Social engineering involves exploiting human psychology to get information from people. It has been practiced for years, perhaps hundreds of years, but never as easily as in the age of online social networks.
We’ve all seen the clever Facebook posts that promise to give you an Elf name if you just provide your birth date, or tell you which of the characters on Friends most resembles you if you’ll only provide another bit of personal identification. In a short period of time, they can have enough information to begin buying the rest of your data from online brokers.

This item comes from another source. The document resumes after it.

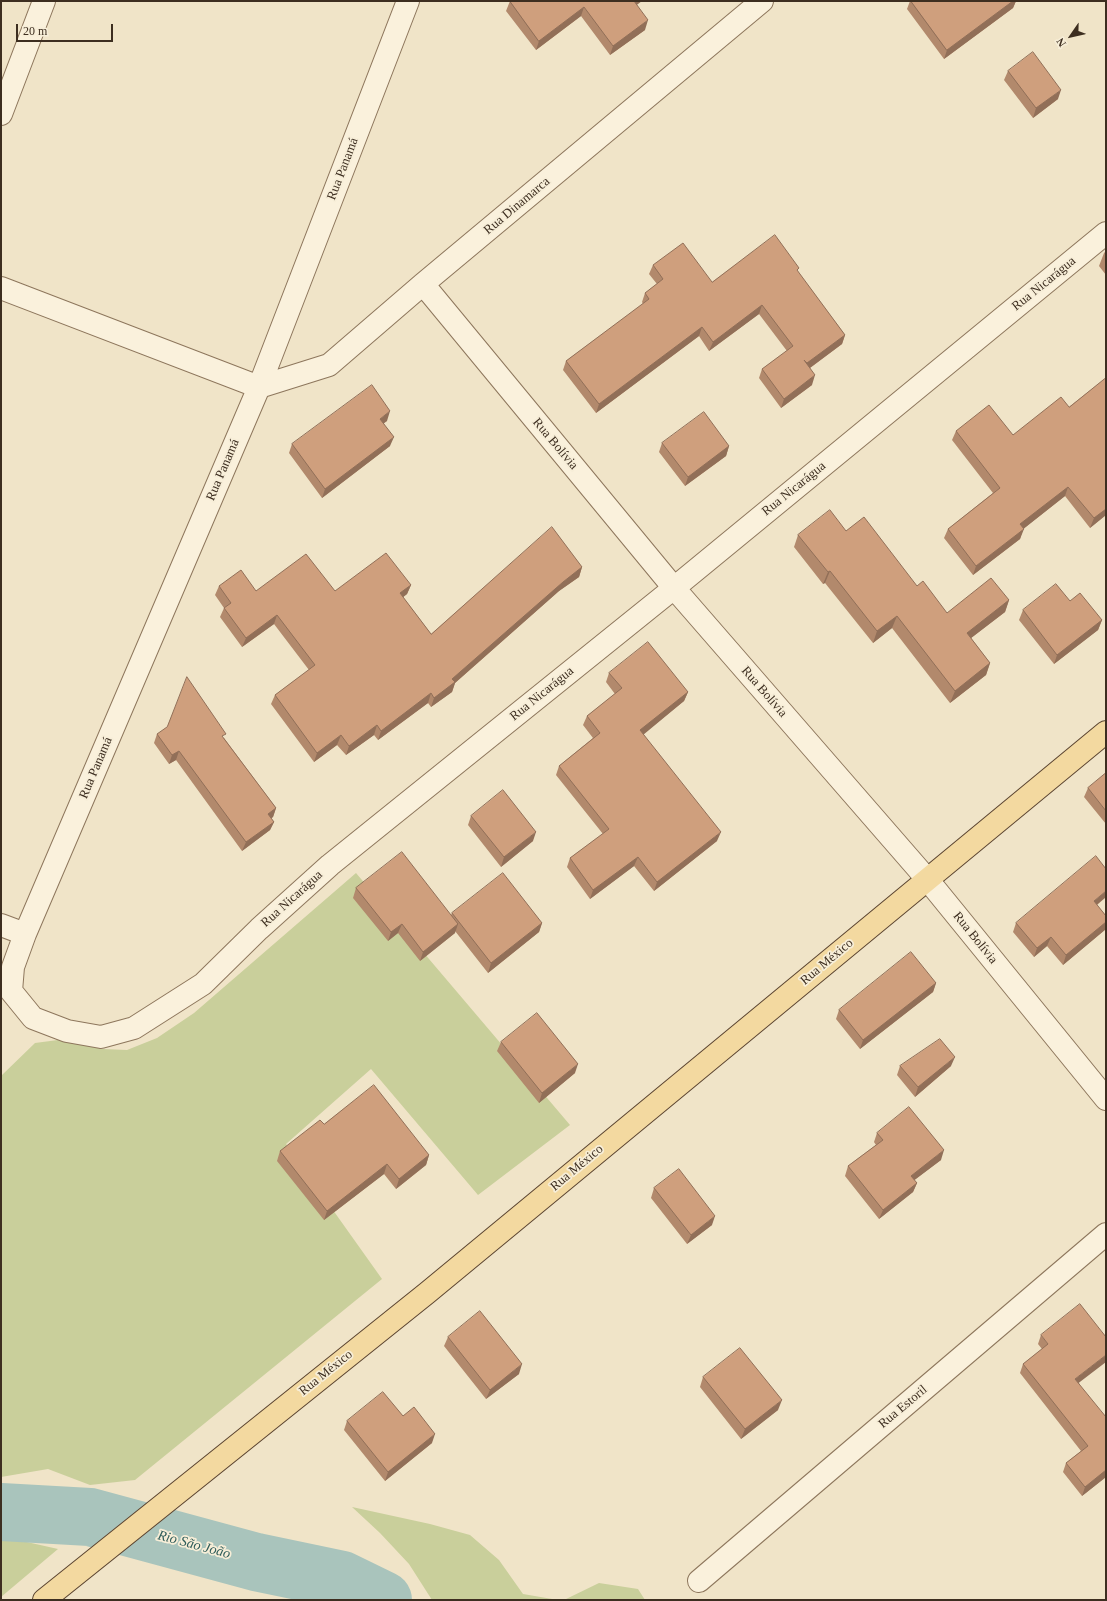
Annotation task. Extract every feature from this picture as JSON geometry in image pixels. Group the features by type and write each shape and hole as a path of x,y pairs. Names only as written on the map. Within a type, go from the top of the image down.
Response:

The deeper the industry gets into digital lending, electronic loan closings and digital mortgage servicing, the more fraudsters will take until we find a suitable technology to authenticate our borrowers online. Fortunately, such technologies exist today.
The rise of biometrics
Mission Impossible aside, there are aspects of each person that simply cannot be duplicated, at least not well enough to fool today’s modern authentication technologies. Facial recognition technology, for instance, has now advanced to the point that not only can the system determine whether the face on the screen belongs to the person who must electronically sign the document, but it can actually tell if the image on the screen is alive or a photograph.
This is an order of magnitude more effective than the best KBA process currently available. In fact, trying to stay ahead of fraudsters using public information will never work. Frankly, it’s a wonder it was ever adopted in the first place.
With modern biometric technology, anyone with a smartphone, tablet or desktop computer can look into a webcam and a lender on the other side of the country can know in an instant whether the person on screen is the actual person they intend to do business with.
This changes everything and makes it possible for the industry to move as quickly as we want without the fear of falling. Anything less will trip us up, cost us more money and alienate everyone we hope to partner with or serve.
This column does not necessarily reflect the opinion of HousingWire’s editorial department and its owners.